| Task requirements |
Provide only the number of lines in the records below that include "signals".

Extracted records
* * * *
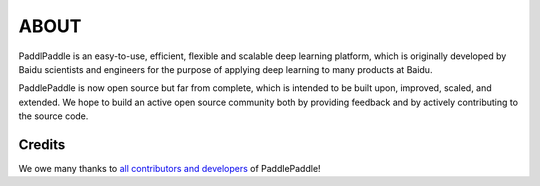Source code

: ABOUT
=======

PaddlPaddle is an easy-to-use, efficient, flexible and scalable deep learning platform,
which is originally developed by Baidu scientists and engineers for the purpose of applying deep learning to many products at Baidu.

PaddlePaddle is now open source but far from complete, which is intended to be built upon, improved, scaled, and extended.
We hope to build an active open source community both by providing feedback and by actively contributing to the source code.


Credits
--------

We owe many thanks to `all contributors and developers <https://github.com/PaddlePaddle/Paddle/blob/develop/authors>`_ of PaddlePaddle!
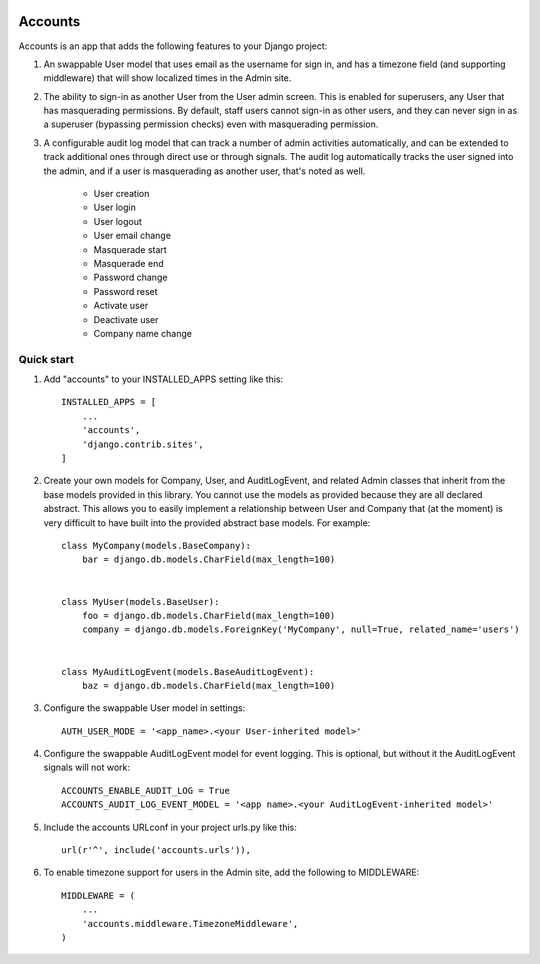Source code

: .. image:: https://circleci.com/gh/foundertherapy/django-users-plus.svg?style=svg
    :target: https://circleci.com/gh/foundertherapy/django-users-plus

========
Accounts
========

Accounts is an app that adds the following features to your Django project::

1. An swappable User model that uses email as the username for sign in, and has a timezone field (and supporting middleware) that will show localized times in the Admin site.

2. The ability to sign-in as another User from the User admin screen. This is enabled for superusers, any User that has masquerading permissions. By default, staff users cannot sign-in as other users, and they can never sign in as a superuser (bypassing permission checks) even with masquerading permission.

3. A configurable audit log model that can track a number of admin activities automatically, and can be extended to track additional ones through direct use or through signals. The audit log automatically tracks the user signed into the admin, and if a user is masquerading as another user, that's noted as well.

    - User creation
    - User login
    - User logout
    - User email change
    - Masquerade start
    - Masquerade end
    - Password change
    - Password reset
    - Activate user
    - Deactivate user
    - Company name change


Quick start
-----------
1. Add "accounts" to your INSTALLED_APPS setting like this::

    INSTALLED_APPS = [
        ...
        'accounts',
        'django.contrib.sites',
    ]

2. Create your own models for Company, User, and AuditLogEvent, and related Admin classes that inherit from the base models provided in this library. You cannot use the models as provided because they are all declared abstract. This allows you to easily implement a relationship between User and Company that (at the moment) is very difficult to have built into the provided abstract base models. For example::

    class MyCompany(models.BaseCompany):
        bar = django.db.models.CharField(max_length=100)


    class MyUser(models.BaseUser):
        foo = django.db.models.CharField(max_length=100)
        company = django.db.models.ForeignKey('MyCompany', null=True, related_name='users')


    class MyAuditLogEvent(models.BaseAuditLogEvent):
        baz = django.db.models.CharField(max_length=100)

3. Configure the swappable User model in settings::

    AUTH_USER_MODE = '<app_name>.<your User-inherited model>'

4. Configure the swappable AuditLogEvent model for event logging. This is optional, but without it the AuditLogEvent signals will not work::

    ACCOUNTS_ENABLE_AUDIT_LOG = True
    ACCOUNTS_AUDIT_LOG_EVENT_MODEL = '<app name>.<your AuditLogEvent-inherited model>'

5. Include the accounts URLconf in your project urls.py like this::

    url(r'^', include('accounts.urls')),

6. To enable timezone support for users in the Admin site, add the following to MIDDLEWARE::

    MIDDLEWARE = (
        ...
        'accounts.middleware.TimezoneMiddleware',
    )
* * * *
| The answer |
2